• Work to be completed: Please state how many lines in the records contain the string "được", with no words besides the number.

Page-level text extractions
┌──

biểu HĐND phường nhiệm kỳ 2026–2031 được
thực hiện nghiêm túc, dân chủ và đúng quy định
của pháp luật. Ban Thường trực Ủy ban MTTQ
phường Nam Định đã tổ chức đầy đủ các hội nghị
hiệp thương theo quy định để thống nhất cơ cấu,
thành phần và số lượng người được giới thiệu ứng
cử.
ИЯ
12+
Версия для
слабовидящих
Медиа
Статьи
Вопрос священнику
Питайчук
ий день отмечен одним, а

└──

• Answer space: 2